We need a return of pragmatism. Obama wasn't the most pragmatic candidate of 2008, but he sold it best, and honestly, he is more pragmatic than John McCain--he's emotional and ruled pretty much by his id. But nevermind this. We should be focused on actually sticking beside our principles. That is, achieving peace & prosperity by way of promoting free trade; maintaining the strongest military yet adhering to a non-interventionalist foreign policy; and yes, upholding the highest moral standards and ethical behavior but by example and reason, not claim, cultural identity, and certainly not by preaching down to others who have fallen short, or who are different. The point of any political or philosophical debate is to win converts to your viewpoint. To convince. Persuasion doesn't work by being abrasive and combative. Especially when the loudest family values voices have shortcomings and failures in their own households. Nothing will turn peole off and tune them out more than a simple display of grand hypocrisy.

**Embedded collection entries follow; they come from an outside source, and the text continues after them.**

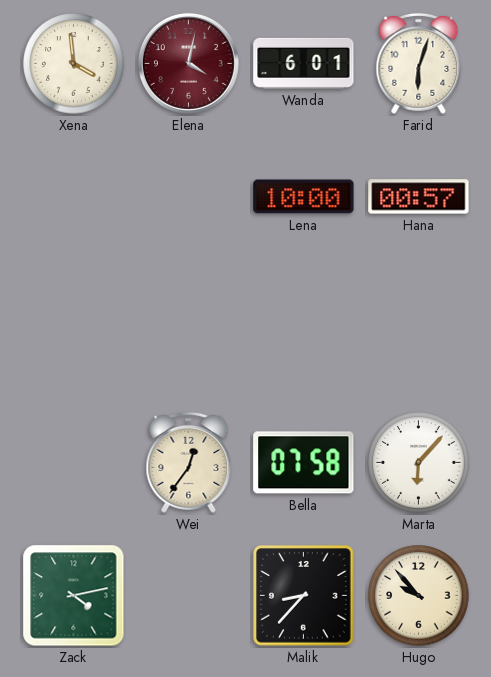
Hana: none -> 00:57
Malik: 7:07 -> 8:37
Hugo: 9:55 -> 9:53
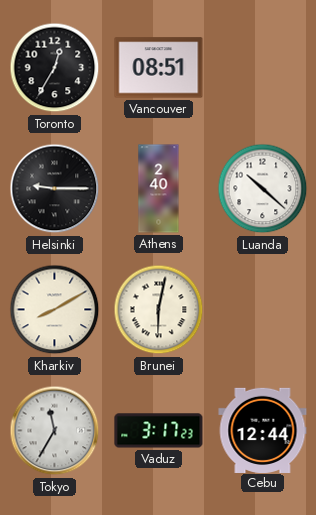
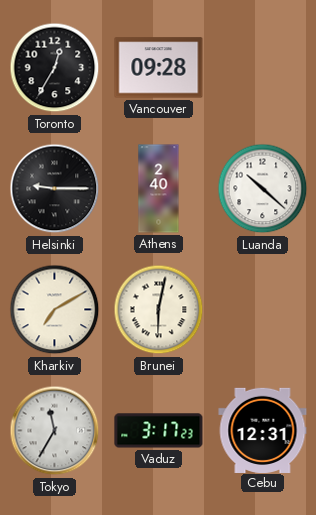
Vancouver: 08:51 -> 09:28
Kharkiv: 8:10 -> 7:10
Cebu: 12:44 -> 12:31
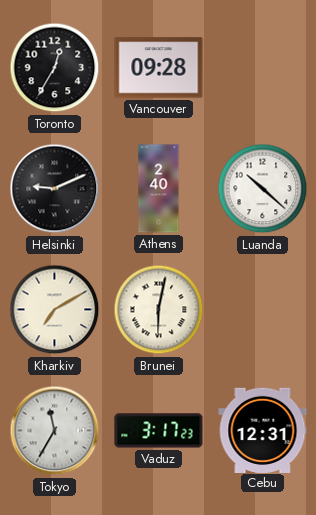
Helsinki: 9:15 -> 9:11
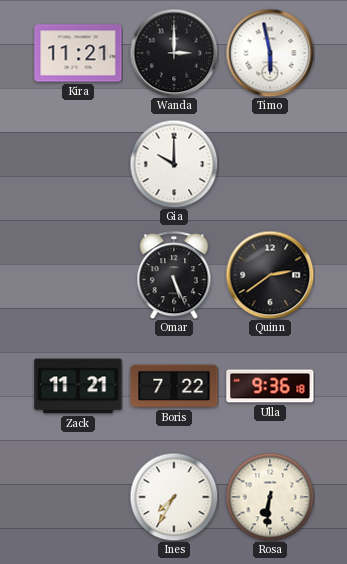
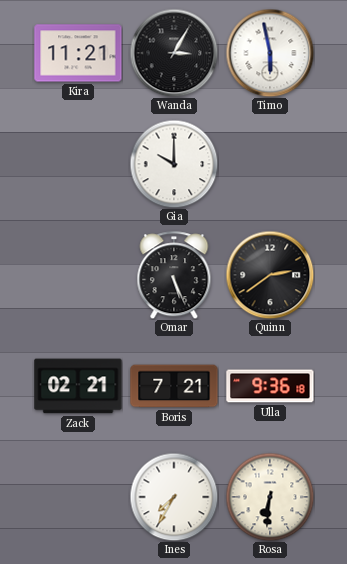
Wanda: 3:00 -> 3:05
Zack: 11:21 -> 02:21
Boris: 7:22 -> 7:21
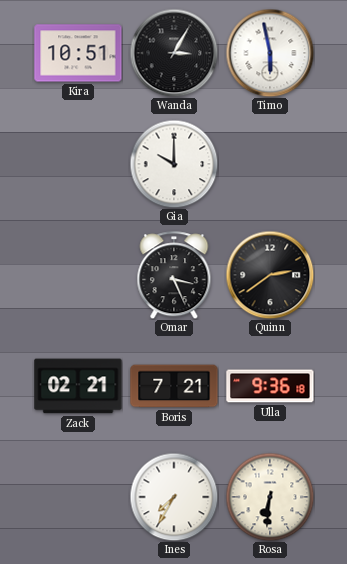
Kira: 11:21 -> 10:51
Omar: 5:26 -> 3:26
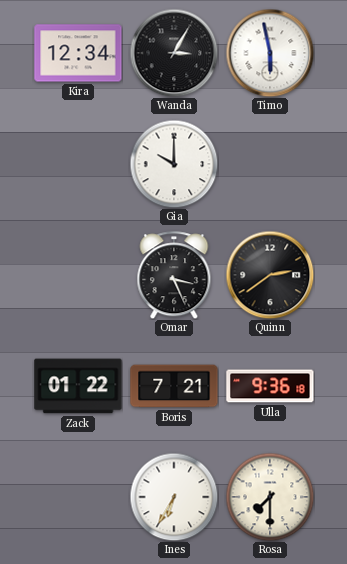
Kira: 10:51 -> 12:34
Zack: 02:21 -> 01:22
Ines: 7:35 -> 6:35
Rosa: 6:31 -> 7:30
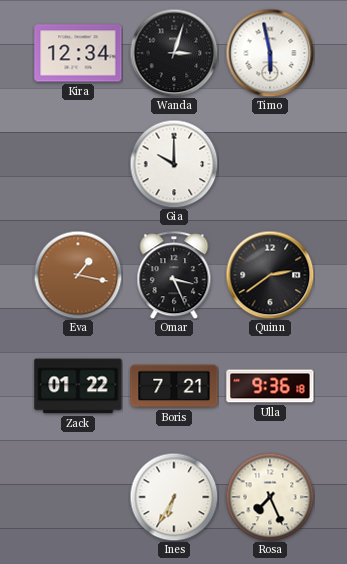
Wanda: 3:05 -> 3:03
Eva: none -> 1:17
Rosa: 7:30 -> 7:26
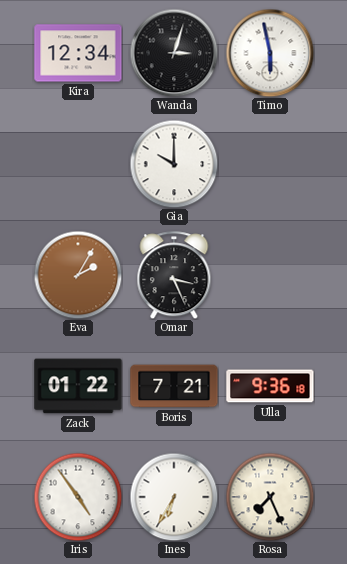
Eva: 1:17 -> 2:05
Quinn: 2:39 -> none
Iris: none -> 4:54
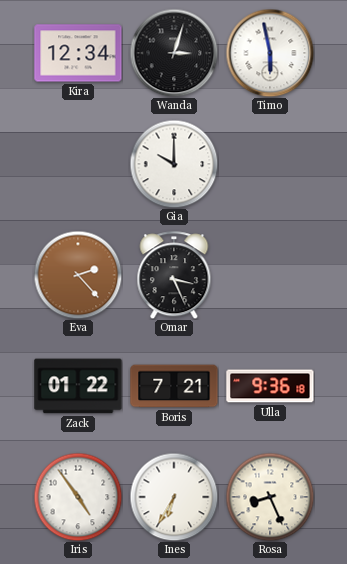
Eva: 2:05 -> 2:23
Rosa: 7:26 -> 8:26
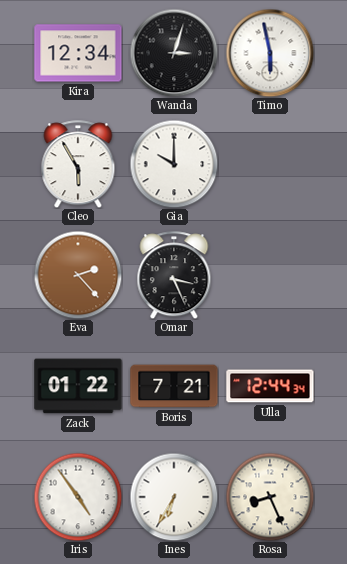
Cleo: none -> 5:55
Ulla: 9:36 -> 12:44
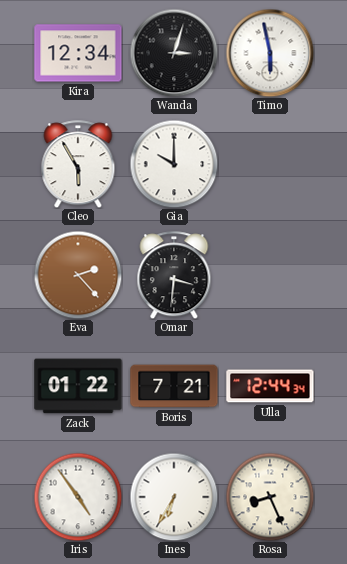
Omar: 3:26 -> 3:31
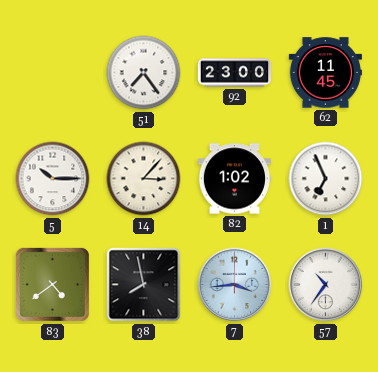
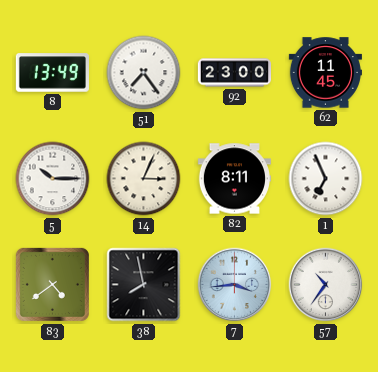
8: none -> 13:49
14: 3:07 -> 3:04
82: 1:02 -> 8:11
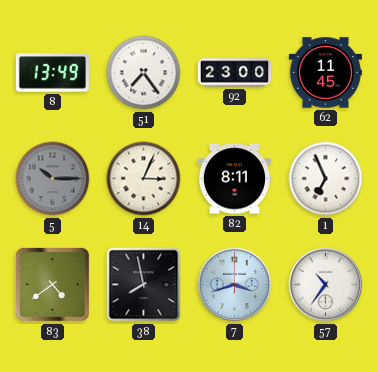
5 dial: white -> grey
7: 3:44 -> 3:42
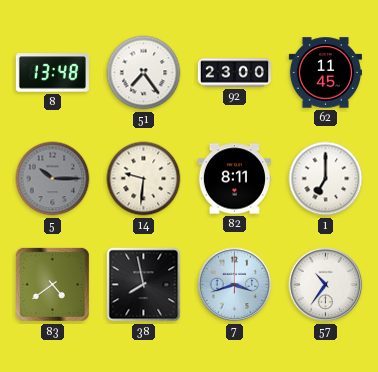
8: 13:49 -> 13:48
14: 3:04 -> 9:31
1: 6:56 -> 7:00
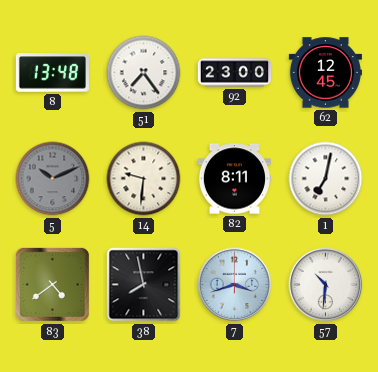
62: 11:45 -> 12:45
5: 10:15 -> 10:11
1: 7:00 -> 7:02
57: 10:36 -> 10:31
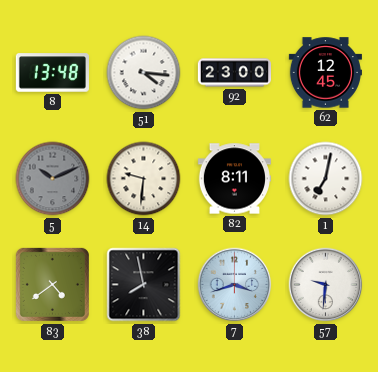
51: 7:24 -> 4:16
57: 10:31 -> 9:31
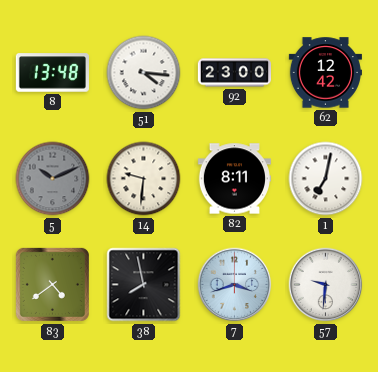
62: 12:45 -> 12:42
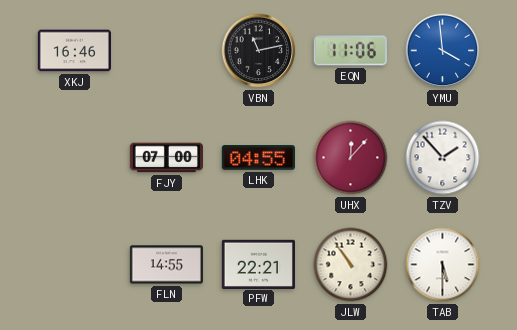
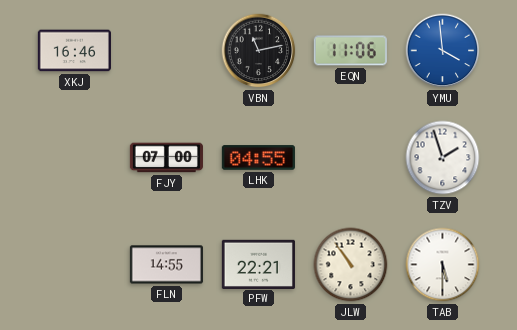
UHX: 12:07 -> none
TZV: 1:53 -> 1:57
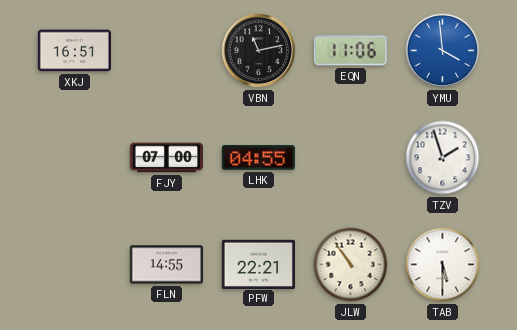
XKJ: 16:46 -> 16:51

If Obama can govern as a pragmatic centrist, then he should be hard to defeat in four years. It's hard enough to defeat an incumbent, and Obama would have to do pretty bad in order to be yanked off the stage given the state of affairs the nation is experiencing presently, and I'm not so sure he could pull that off. The potential to exacerbate our problems is there given his ideology and campaign promises, but odds are he will stay middle-of-the-road since that is the only way he can be popular, and being popular is the best way to win a second term, and winning the second term is the only way to parlay his historic election into being a historical figure. That said, we will waste 4 years and lose even more embarassingly if all we do is advance the exclusionary, emotional Culturalist voices of our party to the forefront in a society and planet that is increasingly diverse yet collegial.

The Republicans did well under Reagan by being inclusive and talking about opportunity for all. Obama has used opportunity (hope/change) to correct the Democrats' problem of turning off sensible voters by catering to all sorts of fringe groups, and so now it looks inclusive. We all know that Democrats will always end up being exclusionary in vision, in that if you disagree with their principles, you're either intolerant or something else, but you're not a Democrat. Republicans are a coaltion party too, but one built on commonalities of value-oriented people and fiscal conservatives. The Moral Majority is a great example of a religious or cultural effort to unite value voters regardless of their religious affiliation. In 2008, Mike Huckabee wielded religious bigotry to undo the good work the Moral Majority had been achieving. If that's what we're going to be doing again for the next four years, to ourselves, then there's no way we're going to win, no way we're going to be as close to Obama as McCain was despite his being so far away. Because if value voters are at odds within the party with which they have so much in common, then why would other voters even take a look?